Rebecca Black: What Happens When Teens Go Viral… and It's Bad [VIDEO]Carolyn Castiglia
7am, waking up in the morning
Gotta be fresh, gotta go downstairs
Gotta have my bowl, gotta have cereal
Seein’ everything, the time is goin’
Tickin’ on and on, everybody’s rushin’
Gotta get down to the bus stop
Gotta catch my bus, I see my friends
These are some of the lyrics to 13-year-old Rebecca Black’s song “Friday,” the video for which has received nearly 6 million hits on YouTube, an impressive tally for an unknown who released the single just one month ago. Unfortunately for Rebecca Black, “Friday” hasn’t gone viral because it’s great – it’s gone viral because the lyrics are laughably bad. Metro Vancouver called it “the world’s worst song.”
To be fair, Black is only 13. (At that age, choosing between the front seat and the back seat is a really tough decision.) I don’t see how “Friday” is any worse than listening to a 10-year-old sing R&B about ice cream cones. The perceived difference, though, between someone like 10-year-old Heather Russell and 13-year-old Rebecca Black is that Russell feels like the real deal. When we hear Russell’s soulful cry about something she’s colored, we understand the seeds of artistry are budding inside her, and that when she’s an adult with some heftier life experience, she’s likely to blow the roof off the joint.

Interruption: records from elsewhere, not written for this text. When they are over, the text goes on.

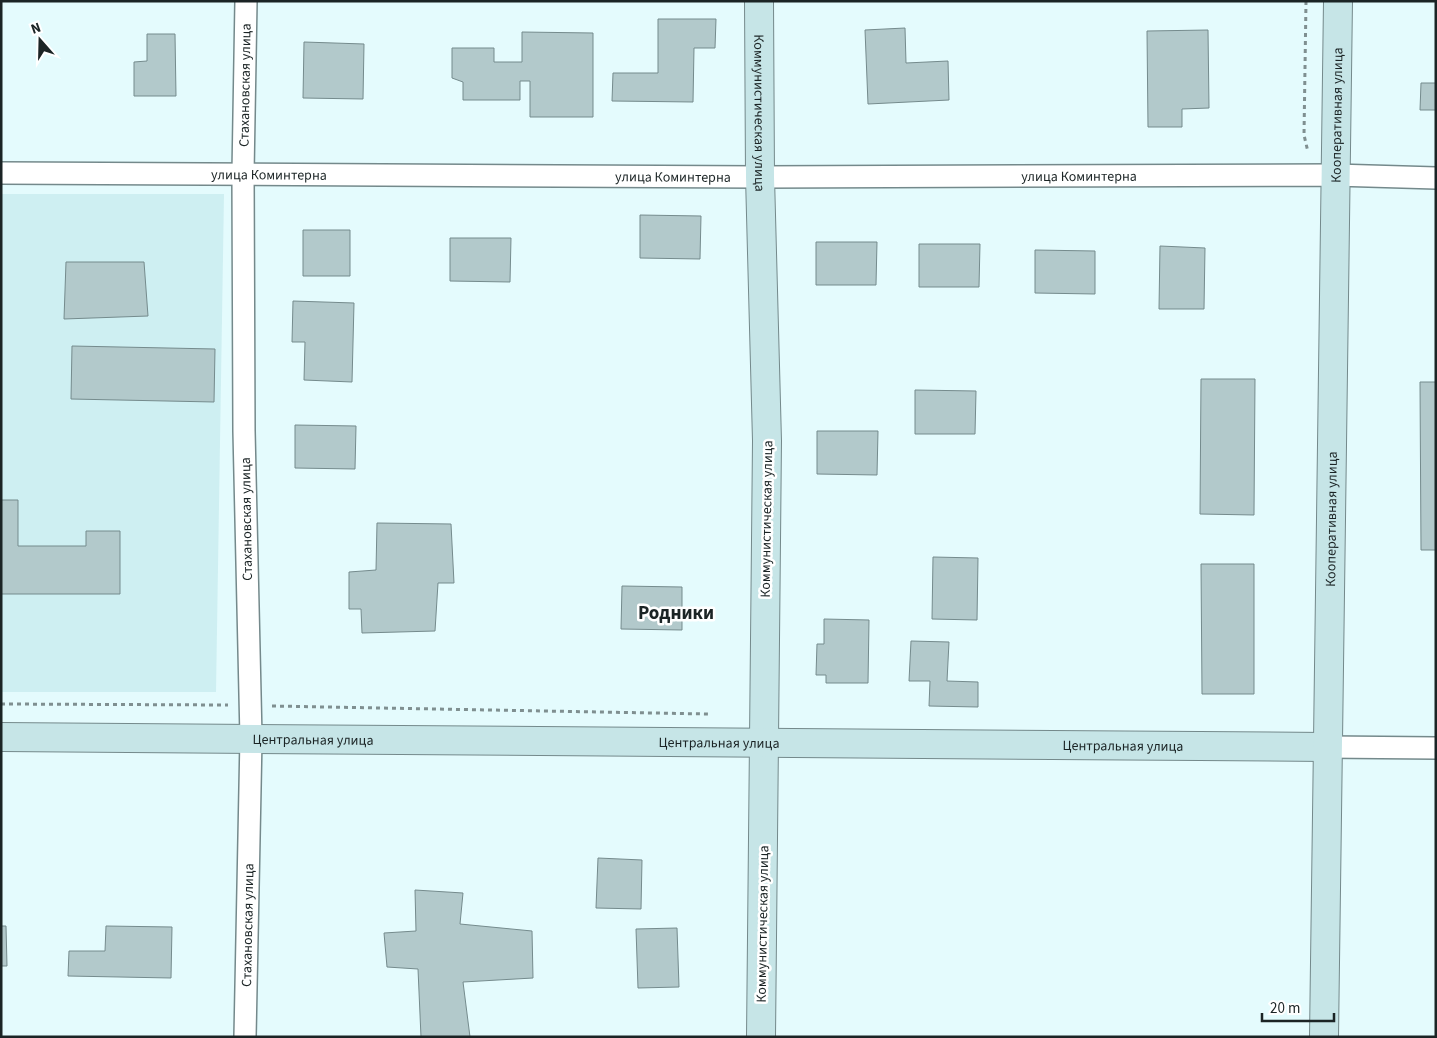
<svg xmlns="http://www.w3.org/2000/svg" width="1437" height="1038" font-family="'Source Sans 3',sans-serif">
	<rect width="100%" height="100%" fill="#e4fbfd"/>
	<!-- built -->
	<path fill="#ceeff2" d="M1,194h223l-8,498h-215z"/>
	<!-- building -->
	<path fill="#b2c9cb" stroke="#758b8d" d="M658,19h58l-1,29h-21l-1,54 -81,-1 1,-28h45z
		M905,28l1,35 42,-2 1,39 -81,4 -3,-74z
		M1208,30l1,78 -27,1v18h-34l-1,-96z
		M522,32l71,1v84h-63v-36h-10v19h-57v-18l-11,-4v-30h42v14h28z
		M147,34h28l1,62h-42v-34l13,-1z
		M304,42l60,2 -1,55 -60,-1z
		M1421,83h15v27h-16z
		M640,215l61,1 -1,43 -60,-1z
		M303,230h47v46h-47z
		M450,238h61l-1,44 -60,-1z
		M816,242h61l-1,43h-60z
		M919,244h61l-1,43h-60z
		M1160,246l45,2 -1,61h-45z
		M1035,250l60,1v43l-60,-1z
		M66,262h78l4,54 -84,3z
		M293,301l61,2 -2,79 -48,-2 1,-38h-13z
		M72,346l143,3 -1,53 -143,-3z
		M1201,379h54l-1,136 -54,-1z
		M1420,382h16v168h-15z
		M915,390l61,1 -1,43h-60z
		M295,425l61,1 -1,43 -60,-1z
		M817,431h61l-1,44 -60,-1z
		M1,500h17v46h68v-15h34v63h-119z
		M377,523l74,1 3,59h-16l-3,48 -73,2 -1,-24h-12v-37l27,-2z
		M933,557l45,1 -1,62 -45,-1z
		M1201,564h53v130h-52z
		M622,586l60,1v43l-61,-1z
		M824,619l45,1 -1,63h-42v-8h-10l1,-31h7z
		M911,641l38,1 -2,39 31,1v25l-49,-1 1,-25h-21z
		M598,858l44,2 -1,49 -45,-1z
		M415,890l48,3 -3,31 72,7 1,47 -70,4 7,55h-49l-3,-68 -31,-2 -3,-34 32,-2z
		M1,926h5l1,40h-6z
		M106,926l66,1 -1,51 -103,-2 1,-25h36z
		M677,928l2,59 -41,1 -2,-59z"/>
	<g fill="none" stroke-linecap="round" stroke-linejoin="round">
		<defs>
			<g id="street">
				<path id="s1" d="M1,173l759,4 575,-2 101,3"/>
				<path d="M1326,747l110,1"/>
				<path id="s2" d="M245,1037l6,-299 -7,-307 -1,-258 3,-172"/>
			</g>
			<g id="secondary">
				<path id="s3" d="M759,1l1,176 7,264 -6,596"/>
				<path id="s4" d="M1,737l1325,10"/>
				<path id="s5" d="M1324,1037l14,-1036"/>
			</g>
		</defs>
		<!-- street casing -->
		<use href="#street" stroke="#74898b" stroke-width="24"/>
		<!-- secondary casing -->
		<use href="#secondary" stroke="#74898b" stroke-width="30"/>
		<!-- path -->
		<path stroke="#7f8f90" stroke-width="3" stroke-dasharray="4 4" stroke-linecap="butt" d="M1306,1l-2,134 4,17
			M1,704l227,1
			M272,706l436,8"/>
		<!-- street -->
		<use href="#street" stroke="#fff" stroke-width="21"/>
		<!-- secondary -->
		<use href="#secondary" stroke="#c6e5e7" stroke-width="28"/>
	</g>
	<g text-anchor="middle" stroke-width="5" stroke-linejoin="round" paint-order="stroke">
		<!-- street labels -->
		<g font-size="14" fill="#1b2425" stroke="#fff">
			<text dy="5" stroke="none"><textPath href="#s2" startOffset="952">Стахановская улица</textPath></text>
			<text dy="5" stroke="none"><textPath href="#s3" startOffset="112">Коммунистическая улица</textPath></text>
			<text dy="5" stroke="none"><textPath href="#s5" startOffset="922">Кооперативная улица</textPath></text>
			<text dy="5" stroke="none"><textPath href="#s1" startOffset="268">улица Коминтерна</textPath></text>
			<text dy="5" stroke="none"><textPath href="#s1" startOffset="672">улица Коминтерна</textPath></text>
			<text dy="5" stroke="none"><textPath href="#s1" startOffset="1078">улица Коминтерна</textPath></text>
			<text transform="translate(246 519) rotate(-91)" y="5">Стахановская улица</text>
			<text transform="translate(766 519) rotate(-89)" y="5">Коммунистическая улица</text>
			<text dy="5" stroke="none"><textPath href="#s5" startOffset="518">Кооперативная улица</textPath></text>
			<text dy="5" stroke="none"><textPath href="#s4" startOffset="312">Центральная улица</textPath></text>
			<text dy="5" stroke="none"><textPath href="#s4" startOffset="718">Центральная улица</textPath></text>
			<text dy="5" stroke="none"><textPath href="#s4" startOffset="1122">Центральная улица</textPath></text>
			<text dy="5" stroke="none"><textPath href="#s2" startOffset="112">Стахановская улица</textPath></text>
			<text transform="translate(762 924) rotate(-89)" y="5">Коммунистическая улица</text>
		</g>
		<!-- district labels -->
		<g font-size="19" font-weight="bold" fill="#1b2425" stroke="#fff">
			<text x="676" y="619">Родники</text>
		</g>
	</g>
	<!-- border -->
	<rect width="1437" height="1038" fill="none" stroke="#1b2425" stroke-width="5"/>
	<!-- north arrow -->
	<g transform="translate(40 40) rotate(340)" stroke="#ffffff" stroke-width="4" paint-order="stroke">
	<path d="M0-4L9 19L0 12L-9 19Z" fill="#1b2425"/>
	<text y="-8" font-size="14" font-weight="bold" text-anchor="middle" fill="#1b2425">N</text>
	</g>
	<!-- scale -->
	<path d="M1262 1013v8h72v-8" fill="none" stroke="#1b2425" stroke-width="2.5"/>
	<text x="1270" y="1013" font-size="15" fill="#1b2425" stroke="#ffffff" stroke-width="4" paint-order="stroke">20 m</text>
</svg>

Black, on the other hand, appears to have the makings of another Britney Spears – someone who doesn’t really have much vocal talent or anything to say, but who is willing to say it half-naked.
Not that Black is at all sexualized in her debut vid; in fact she seems like a rather nice girl who grew up in a nice part of LA singing a nice song about fun – a word she uses 14 times in a span of three minutes and 48 seconds. Other words repeated multiple times include:
Friday – 27
Yeah – 21
Fun – 20
Weekend – 18
Partyin’ – 17
Despite the lyrical repetition, I think the song could almost be legit if it weren’t for the absolutely horrible bridge that takes the song from fun (fun fun fun) teen jam to instructional verse for pre-schoolers:
Yesterday was Thursday, Thursday
Today i-is Friday, Friday (Partyin’)
We-we-we so excited
We so excited
We gonna have a ball today
Tomorrow is Saturday
And Sunday comes after…wards
I don’t want this weekend to end
Normally, when a tween or teen artist releases a video like this, he or she can overcome criticism with love from a huge fan base, but it seems Black has little support online. Twitter is bursting with quips at the singer’s expense, like, “I hate when you’re late to school because Rebecca Black can’t make up her mind on which seat to take” and “I will smash every radio I own if I ever hear the words ‘Justin Bieber featuring Rebecca Black.'”
Music critics have been even less kind. Luigi Bastardo of Blogcritics lives up to his name when he writes:
With the help of the child exploitation gurus at Ark Music Factory, Black’s cheaply-produced music video for her nearly tone-deaf (thank goodness for Auto-Tune, eh?) monstrosity of a single, “Friday,” has gone viral since it appeared on YouTube in February.
The song has already been parodied by several YouTube users, most notably Mike Bauer, who took a page from Jimmy Fallon’s book by recording Friday in the style of Bob Dylan. (Fallon usually does Neil Young.)
So will all of this negative attention hurt young Rebecca Black? If her real life looks anything like this video, I doubt it. (I think it’s safe to assume the guy doing the rap verse will never work again, though.) No doubt Black’s parents will feel some level of remorse for exposing their daughter to this kind of viral criticism, but ultimately Ark Music Factory has to bear some responsibility for being willing to exploit just another little girl with a dream.
Black certainly isn’t the first teen to have been exposed to this kind of negative attention online. The “Star Wars Kid” is thought of as the first teen to have been mocked via viral video, and he has since gone on to become the President of a heritage society in Quebec and is obtaining a law degree. Cheryl Stein, a career coach in Montreal, says teens shouldn’t have a problem overcoming an online failure or viral identity, as long as they maintain a sense of humor and are upfront it. That’s good advice for anyone, actually. (I’m looking at you, fountain texting lady.)